Tilla crept back along the track toward the road, her mind racing to make some sense of what was happening. Perhaps Mallius had panicked and run away, and Daminius had given chase. If only one of them had at least shouted back. They must have heard her: The movement in the woods had sounded close by. Now she was alone here with the echoes of the old stories: the hanged man who came to life and killed the family who gave him water, the women and cattle who were stolen away into the burial mounds, and those captured alive who were sent back with impossible gifts from the rulers of the dead-buttercups and primroses in November-along with warnings of bad things to come.

She pushed the Samain tales away and moved on, reminding herself that morning was drawing closer. Something good might be revealed by the rising sun. With luck, Mallius would be caught and confess, and Albanus would find out the truth about his nephew, and all this would have been-

She stifled a scream.

“Umph!” gasped the thing she had walked into. Then it stepped back and demanded, “Who goes there?”

“Albanus!” She put away the knife and groped for an arm to cling to. Judging by the way he returned her grasp, he was as relieved as she was.

“It worked!” she whispered. “I think he has run away in fright. He will never be at peace now.”

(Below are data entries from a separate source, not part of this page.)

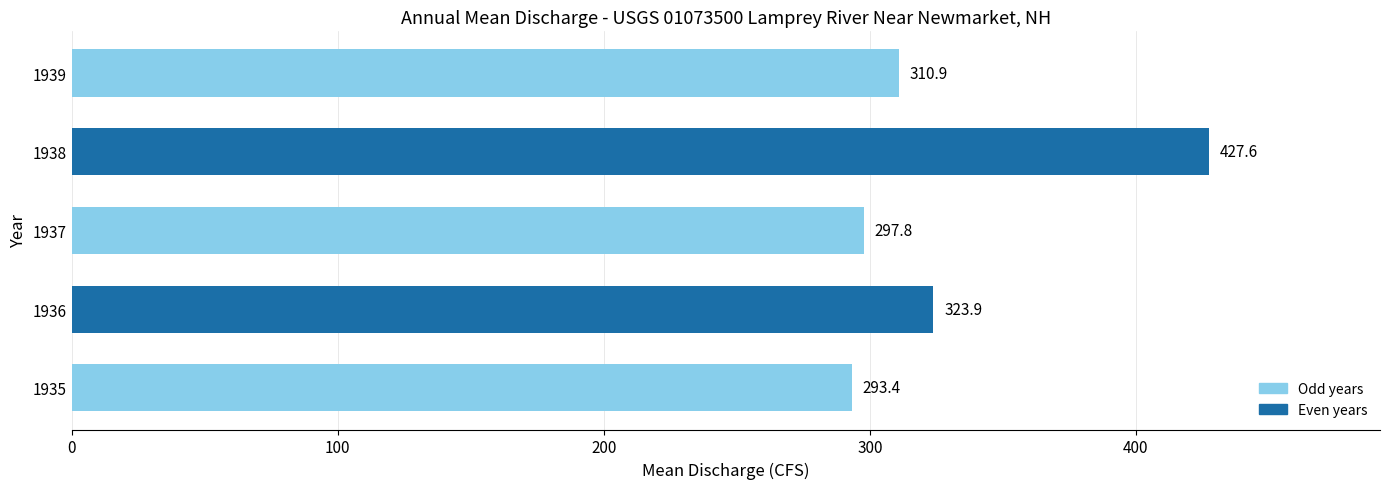

Are the bars grouped side by side (vs. stacked)?

No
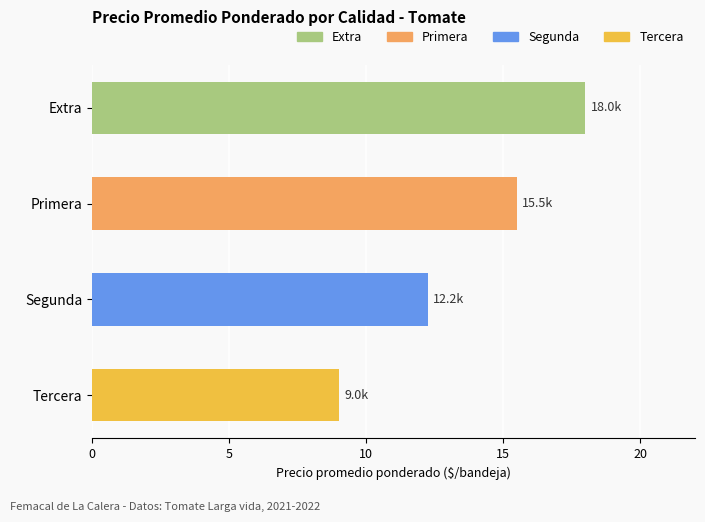

Does the chart contain any negative values?

No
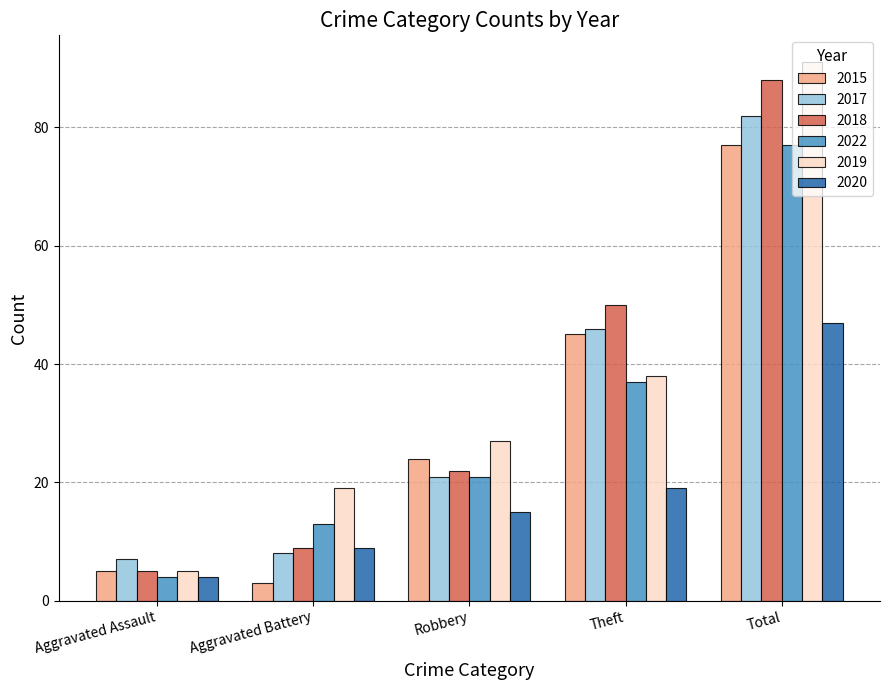

How many data points in 2022 are less than 21?

2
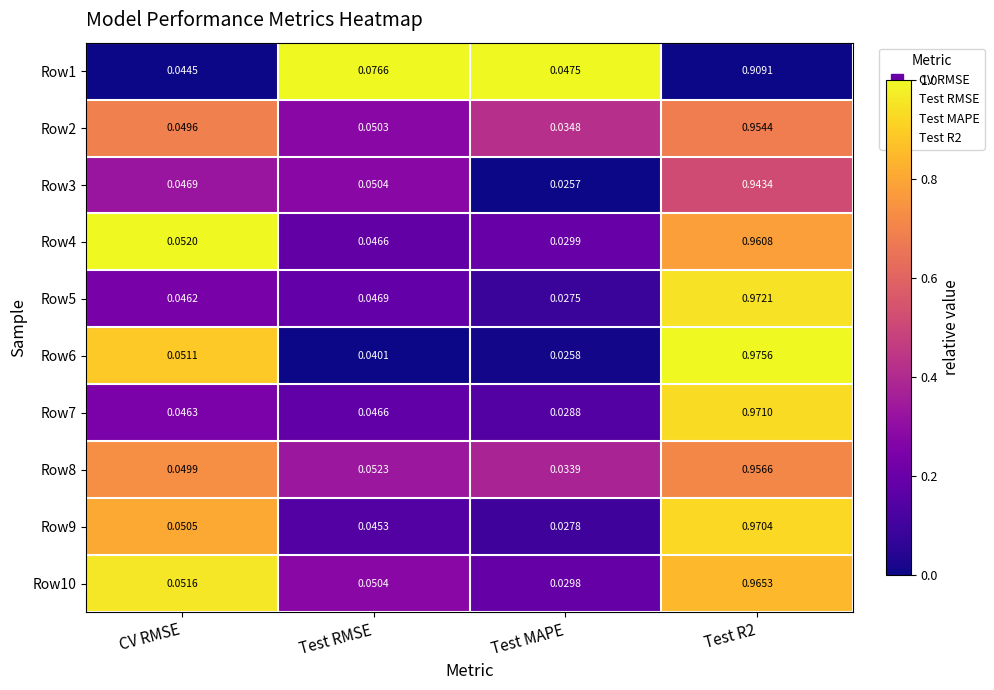

List the series in order of their peak value, highest first.

Row6, Row5, Row7, Row9, Row10, Row4, Row8, Row2, Row3, Row1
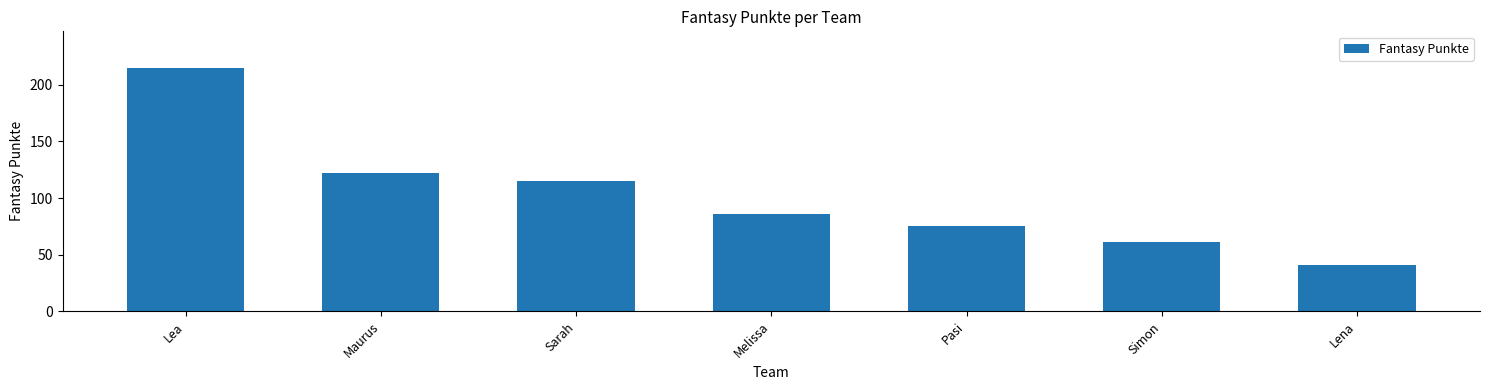

What is the ratio of the value at Lena to the value at Simon?

0.7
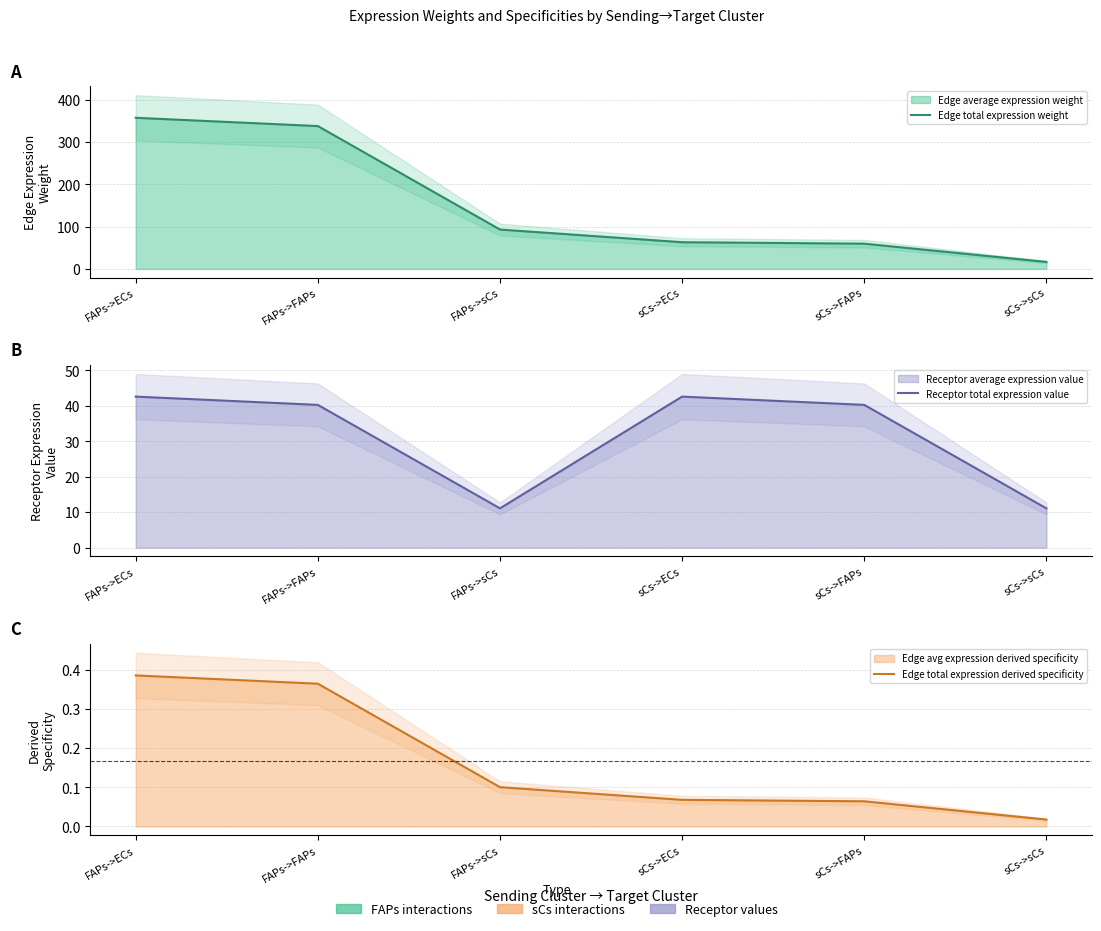

Is it true that Edge total expression weight equals 93.0 at FAPs->sCs?

True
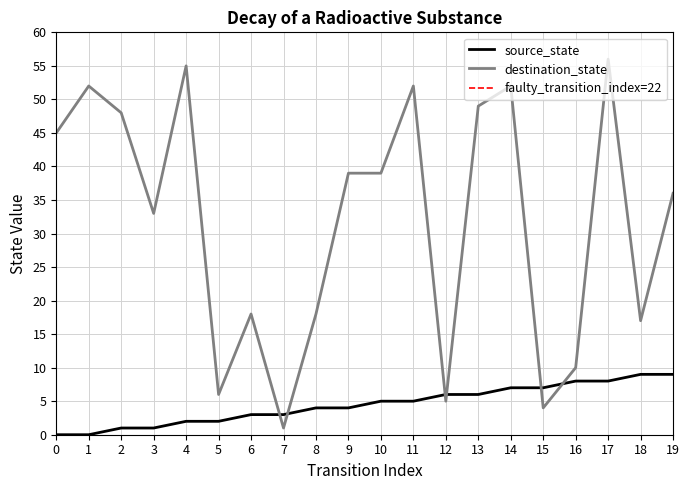

At how many categories does at least one series exceed 4?

19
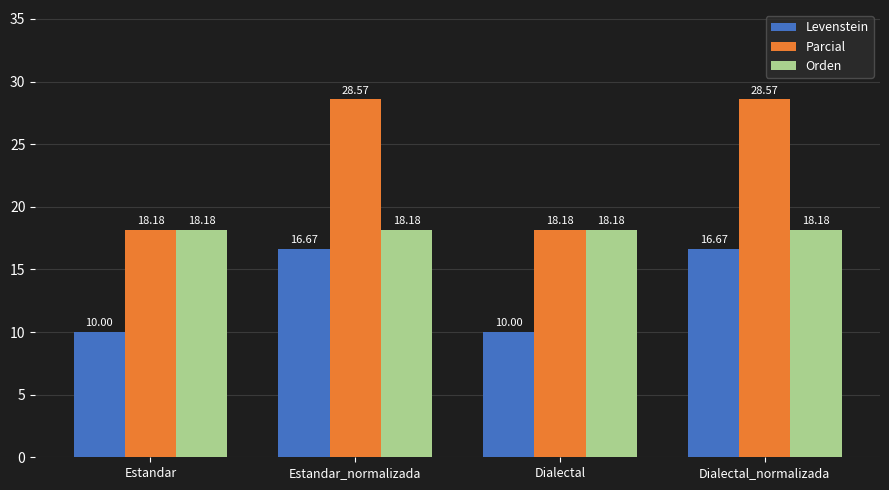

How many distinct data groups are displayed?

3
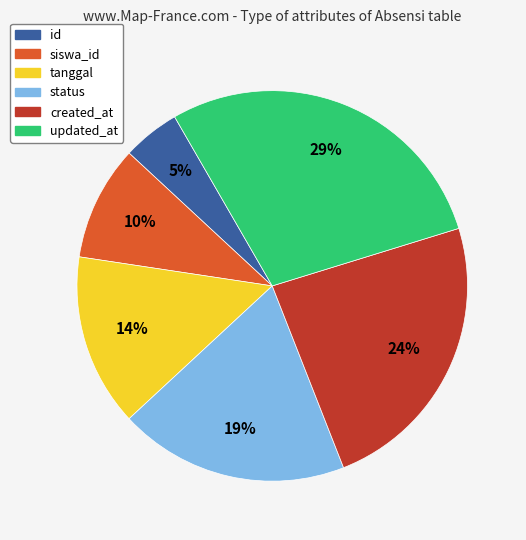

How many slices are in this pie chart?

6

But Albanus was too agitated to listen. He was pulling her along, gabbling about getting help. “Please hurry, madam! We must get to the fort!”

She wished he would slow down. This was a bumpy farm track, not an army road, and besides, who was he to drag her about in the dark? She wrenched her arm out of his grip and stopped, her own fears fading now that she was with somebody more nervous than herself. “There is nothing we can do now,” she told him. “The soldiers will find him and-”

“Madam, they are captured!”

“Captured?” She could barely see him, but she had the impression that Albanus was hopping from foot to foot in agitation.